Lo que el materialismo premarxista aporta al concepto de espacio, es el reconocimiento filosófico y físico del vacío como generalización de medida cuantitativa de todo espacio.  Por su parte, lo que el idealismo objetivo aporta al mismo concepto, es, la noción dialéctica del indisoluble vinculo del espacio y el objeto, del vacío y la materia, expresándolo como toda corporeidad; tal como el materialismo lo hizo desde la antigüedad al concederle atributo físico al espacio, expresado como  todo vacío.

 

Ambas concepciones filosóficas encuentran una limitación en la definición del concepto de espacio al absolutizar una u otra propiedad; y tal cosa no es superada sino hasta el advenimiento del marxismo y con él, del materialismo dialéctico, que pone fin al materialismo mecanicista y metafísico de Newton y Kant, y a la unilateralidad del análisis de la realidad objetiva efectuada por el idealismo filosófico.

 

En conclusión, el espacio es pues: el vacío relativo, esa forma de movimiento como cualidad material transitoria de interacción, la exterioridad relativa como atributo físico, determinado por el objeto y más propiamente dicho, por la coexistencia de los objetos; en donde el concepto "determinado", significa él vinculo dialéctico de la necesaria coexistencia en la unidad material del mundo y en la interconexión universal de los fenómenos.

 

En consecuencia, el espacio geográfico, interpretado en esos términos, es la cualidad transitoria de la exterioridad como atributo físico de la materia; determinado en su relación dialéctica, por la tierra y adyacente a su superficie en general, y en particular por la coexistencia de los objetos y fenómenos que estructuran a esta ultima, como sistema de referencia física de dicho espacio geográfico.

 

El espacio geográfico es el vacío relativo o espacio adyacente a la superficie terrestre, ese "algo" como cualidad transitoria.

 

Identificar empíricamente la superficie terrestre como espacio geográfico, es caer en la posición del idealismo filosófico.  Del  idealismo filosófico objetivo, aristotélico-einsteniano, cuando espacio y superficie terrestre expresa relaciones distintas de una misma cosa.  Del idealismo filosófico subjetivo, parmenidiano-hegeleano, cuando espacio y superficie terrestre es indistintamente lo mismo, en tanto corporeidad.

 

                                Queda así, con todo lo anterior, establecido un concepto teórico-hipotético del espacio.

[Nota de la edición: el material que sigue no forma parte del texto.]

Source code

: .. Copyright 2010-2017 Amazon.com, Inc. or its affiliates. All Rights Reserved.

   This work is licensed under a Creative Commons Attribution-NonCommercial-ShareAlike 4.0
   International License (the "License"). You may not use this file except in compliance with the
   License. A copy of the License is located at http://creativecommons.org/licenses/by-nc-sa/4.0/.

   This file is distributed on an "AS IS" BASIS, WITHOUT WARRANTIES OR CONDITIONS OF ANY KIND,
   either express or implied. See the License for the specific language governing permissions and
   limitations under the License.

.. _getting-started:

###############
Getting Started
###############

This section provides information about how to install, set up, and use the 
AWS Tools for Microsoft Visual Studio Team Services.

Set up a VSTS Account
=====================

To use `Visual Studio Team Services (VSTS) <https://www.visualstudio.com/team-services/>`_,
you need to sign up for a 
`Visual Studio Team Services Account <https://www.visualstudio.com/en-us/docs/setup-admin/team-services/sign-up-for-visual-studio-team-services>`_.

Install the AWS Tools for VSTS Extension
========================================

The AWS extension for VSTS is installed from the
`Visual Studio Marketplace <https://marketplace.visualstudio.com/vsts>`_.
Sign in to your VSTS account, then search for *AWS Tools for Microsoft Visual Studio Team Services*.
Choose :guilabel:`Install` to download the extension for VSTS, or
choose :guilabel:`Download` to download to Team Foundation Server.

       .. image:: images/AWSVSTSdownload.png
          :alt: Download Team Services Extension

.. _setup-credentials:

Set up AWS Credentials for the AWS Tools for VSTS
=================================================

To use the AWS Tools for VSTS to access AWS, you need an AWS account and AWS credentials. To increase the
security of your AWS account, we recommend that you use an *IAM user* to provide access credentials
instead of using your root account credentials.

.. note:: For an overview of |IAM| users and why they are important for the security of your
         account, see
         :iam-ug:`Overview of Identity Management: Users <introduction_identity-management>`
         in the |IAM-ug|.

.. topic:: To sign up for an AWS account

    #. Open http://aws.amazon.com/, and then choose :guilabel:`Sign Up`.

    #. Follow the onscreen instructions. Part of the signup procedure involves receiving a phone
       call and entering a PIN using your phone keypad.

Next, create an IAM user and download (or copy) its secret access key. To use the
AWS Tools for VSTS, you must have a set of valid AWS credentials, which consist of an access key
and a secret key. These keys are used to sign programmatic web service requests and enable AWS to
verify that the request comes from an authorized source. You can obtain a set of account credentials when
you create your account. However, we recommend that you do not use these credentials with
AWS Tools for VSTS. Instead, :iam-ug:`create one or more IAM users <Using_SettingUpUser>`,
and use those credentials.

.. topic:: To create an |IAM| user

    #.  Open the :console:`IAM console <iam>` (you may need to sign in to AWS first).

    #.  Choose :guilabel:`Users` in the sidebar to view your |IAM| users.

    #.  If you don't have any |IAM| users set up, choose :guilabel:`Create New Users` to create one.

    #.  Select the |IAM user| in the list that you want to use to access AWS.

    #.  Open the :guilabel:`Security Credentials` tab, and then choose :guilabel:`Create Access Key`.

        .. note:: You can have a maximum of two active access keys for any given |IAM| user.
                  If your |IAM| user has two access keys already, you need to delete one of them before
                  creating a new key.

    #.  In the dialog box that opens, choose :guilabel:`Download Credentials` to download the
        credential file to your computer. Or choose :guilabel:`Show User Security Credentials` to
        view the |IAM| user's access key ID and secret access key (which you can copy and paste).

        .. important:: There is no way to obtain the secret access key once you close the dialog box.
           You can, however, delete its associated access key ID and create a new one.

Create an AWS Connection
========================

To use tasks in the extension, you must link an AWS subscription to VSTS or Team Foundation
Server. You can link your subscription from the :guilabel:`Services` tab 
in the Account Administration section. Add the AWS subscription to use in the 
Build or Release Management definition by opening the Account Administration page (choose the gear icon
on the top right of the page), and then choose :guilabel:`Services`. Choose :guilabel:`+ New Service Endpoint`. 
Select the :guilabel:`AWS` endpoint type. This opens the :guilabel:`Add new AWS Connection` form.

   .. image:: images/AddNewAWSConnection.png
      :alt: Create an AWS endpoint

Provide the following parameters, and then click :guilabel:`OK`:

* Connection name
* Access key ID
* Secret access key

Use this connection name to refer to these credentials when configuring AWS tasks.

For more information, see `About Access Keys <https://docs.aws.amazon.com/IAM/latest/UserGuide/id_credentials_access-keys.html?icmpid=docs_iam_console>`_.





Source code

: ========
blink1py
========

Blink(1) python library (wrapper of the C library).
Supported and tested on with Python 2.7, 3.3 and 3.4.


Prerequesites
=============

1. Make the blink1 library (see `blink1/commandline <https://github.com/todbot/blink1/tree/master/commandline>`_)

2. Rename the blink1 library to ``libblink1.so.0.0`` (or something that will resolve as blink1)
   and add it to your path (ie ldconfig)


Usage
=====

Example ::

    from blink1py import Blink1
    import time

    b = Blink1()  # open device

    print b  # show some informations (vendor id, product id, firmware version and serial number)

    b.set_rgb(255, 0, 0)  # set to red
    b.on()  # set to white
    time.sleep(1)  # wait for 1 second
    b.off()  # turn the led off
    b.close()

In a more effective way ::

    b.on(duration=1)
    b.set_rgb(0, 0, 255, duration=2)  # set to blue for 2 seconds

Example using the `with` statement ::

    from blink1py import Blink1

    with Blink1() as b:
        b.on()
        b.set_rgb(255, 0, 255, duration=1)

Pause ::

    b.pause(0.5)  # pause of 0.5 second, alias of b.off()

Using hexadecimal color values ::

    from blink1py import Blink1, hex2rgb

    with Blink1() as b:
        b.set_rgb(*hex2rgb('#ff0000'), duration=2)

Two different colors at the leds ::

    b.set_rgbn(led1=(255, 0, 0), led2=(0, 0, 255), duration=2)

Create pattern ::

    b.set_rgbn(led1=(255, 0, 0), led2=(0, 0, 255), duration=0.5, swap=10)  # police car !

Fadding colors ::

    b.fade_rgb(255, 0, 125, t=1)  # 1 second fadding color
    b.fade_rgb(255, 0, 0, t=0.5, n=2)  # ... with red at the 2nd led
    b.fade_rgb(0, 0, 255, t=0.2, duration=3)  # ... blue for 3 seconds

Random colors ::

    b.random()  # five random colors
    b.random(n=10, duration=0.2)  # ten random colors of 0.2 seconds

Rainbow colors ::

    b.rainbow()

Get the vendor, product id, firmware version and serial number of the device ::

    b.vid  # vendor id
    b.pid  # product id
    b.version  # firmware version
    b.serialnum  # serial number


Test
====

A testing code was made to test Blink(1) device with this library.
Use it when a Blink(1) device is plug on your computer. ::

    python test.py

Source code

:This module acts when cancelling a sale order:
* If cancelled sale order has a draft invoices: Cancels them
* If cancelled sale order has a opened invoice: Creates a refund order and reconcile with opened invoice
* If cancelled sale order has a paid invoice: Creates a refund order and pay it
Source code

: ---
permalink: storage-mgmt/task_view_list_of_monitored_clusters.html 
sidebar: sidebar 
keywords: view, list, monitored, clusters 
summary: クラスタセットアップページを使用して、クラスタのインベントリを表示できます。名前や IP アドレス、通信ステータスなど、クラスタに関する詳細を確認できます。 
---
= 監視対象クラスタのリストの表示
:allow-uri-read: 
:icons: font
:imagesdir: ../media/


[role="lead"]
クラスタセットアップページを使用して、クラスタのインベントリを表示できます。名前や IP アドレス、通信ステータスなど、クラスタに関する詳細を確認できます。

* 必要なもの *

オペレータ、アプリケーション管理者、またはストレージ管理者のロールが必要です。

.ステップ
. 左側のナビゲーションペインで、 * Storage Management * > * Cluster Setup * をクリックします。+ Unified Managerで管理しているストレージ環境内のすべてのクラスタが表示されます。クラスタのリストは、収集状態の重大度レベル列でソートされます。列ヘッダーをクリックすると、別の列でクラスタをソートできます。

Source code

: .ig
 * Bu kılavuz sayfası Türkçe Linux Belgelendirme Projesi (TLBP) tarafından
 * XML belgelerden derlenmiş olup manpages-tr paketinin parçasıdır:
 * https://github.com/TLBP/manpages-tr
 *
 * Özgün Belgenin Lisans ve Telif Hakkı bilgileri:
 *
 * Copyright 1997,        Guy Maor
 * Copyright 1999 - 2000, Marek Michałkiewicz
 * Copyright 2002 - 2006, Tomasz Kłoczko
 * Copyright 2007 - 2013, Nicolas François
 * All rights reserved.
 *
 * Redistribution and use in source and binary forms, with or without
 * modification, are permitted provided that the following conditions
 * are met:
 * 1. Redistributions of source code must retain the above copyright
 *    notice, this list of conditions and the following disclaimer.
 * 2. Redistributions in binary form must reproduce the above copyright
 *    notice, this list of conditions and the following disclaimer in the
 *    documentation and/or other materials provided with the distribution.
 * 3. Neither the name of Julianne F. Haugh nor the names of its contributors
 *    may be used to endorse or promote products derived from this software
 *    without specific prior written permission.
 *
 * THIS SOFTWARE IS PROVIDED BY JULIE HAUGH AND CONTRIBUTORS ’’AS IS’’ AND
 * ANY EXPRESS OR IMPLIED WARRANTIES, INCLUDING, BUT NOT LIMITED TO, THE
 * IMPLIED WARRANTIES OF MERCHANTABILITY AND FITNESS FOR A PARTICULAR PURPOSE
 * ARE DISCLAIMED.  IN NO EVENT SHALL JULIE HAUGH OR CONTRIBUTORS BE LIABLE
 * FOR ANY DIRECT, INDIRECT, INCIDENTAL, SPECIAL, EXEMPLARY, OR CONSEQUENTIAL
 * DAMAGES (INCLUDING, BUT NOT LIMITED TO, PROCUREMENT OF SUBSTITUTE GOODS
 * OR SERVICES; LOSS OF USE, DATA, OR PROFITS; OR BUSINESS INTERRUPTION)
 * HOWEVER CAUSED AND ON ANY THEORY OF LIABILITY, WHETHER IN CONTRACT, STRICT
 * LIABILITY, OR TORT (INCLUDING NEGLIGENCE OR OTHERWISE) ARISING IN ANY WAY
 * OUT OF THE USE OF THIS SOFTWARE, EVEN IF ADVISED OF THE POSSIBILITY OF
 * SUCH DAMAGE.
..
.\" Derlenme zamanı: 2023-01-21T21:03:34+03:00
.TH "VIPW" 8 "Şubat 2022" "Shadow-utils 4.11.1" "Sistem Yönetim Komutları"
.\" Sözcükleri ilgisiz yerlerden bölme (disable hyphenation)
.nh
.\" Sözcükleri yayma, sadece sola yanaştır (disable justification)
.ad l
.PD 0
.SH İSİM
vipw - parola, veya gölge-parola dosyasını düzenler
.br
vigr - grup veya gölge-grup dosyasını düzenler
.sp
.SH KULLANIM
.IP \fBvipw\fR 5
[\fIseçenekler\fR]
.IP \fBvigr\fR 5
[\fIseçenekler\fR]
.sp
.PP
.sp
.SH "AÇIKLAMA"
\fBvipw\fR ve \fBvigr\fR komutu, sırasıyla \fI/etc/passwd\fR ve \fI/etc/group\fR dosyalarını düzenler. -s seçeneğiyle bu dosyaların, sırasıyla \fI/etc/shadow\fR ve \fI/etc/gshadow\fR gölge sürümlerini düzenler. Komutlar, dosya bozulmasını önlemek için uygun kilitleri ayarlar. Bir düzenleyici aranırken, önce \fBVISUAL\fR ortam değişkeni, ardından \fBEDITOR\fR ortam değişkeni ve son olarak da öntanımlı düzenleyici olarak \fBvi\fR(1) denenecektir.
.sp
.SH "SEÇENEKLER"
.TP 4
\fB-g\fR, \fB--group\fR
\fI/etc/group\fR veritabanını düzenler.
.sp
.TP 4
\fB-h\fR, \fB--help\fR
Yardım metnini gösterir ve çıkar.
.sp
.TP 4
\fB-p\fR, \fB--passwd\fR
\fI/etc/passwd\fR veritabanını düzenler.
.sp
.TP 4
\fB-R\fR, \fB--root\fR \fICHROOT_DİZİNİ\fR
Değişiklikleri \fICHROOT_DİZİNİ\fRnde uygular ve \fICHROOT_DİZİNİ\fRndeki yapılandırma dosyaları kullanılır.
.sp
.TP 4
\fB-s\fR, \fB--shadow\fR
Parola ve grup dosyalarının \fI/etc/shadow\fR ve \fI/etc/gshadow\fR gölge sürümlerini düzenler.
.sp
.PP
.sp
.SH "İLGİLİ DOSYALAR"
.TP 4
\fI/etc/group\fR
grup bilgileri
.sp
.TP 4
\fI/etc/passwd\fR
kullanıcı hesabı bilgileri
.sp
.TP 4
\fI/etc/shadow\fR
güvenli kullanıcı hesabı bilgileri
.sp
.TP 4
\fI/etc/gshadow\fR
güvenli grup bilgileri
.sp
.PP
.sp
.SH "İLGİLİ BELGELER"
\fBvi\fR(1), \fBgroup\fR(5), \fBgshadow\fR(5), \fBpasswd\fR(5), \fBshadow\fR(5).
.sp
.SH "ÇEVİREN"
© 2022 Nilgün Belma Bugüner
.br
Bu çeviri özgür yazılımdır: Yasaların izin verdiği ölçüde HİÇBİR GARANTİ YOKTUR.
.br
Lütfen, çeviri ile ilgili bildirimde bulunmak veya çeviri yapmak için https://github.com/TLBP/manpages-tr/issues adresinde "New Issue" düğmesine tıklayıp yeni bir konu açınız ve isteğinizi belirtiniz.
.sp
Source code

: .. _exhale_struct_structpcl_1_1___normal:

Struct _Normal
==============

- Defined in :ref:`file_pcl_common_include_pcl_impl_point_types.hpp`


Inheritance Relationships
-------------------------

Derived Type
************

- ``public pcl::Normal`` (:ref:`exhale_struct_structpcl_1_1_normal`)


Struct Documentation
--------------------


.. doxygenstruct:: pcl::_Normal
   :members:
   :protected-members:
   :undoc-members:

[1] Kursanov, G; Problemas Fundamentales del Materialismo Dialéctico; Editoriales Palomar; México; p.79.

[2] Rosental, M.M-Iudin, P.F; Diccionario Filosófico; Editorial Pueblos Unidos; Montevideo, 1965; (v. Formas de Movimiento).

[3] Kursanov, G; Problemas Fundamentales del Materialismo Dialéctico; Editoriales Palomar; México; p.79.

[4] Kursanov, G; Problemas Fundamentales del Materialismo Dialéctico; Editoriales Palomar; México; pp.79-80.

[5] Ibid. p.83.

[1] Einstein, Albert; La Relatividad; Grijalbo, Col. DINA; México, 1970; p.184.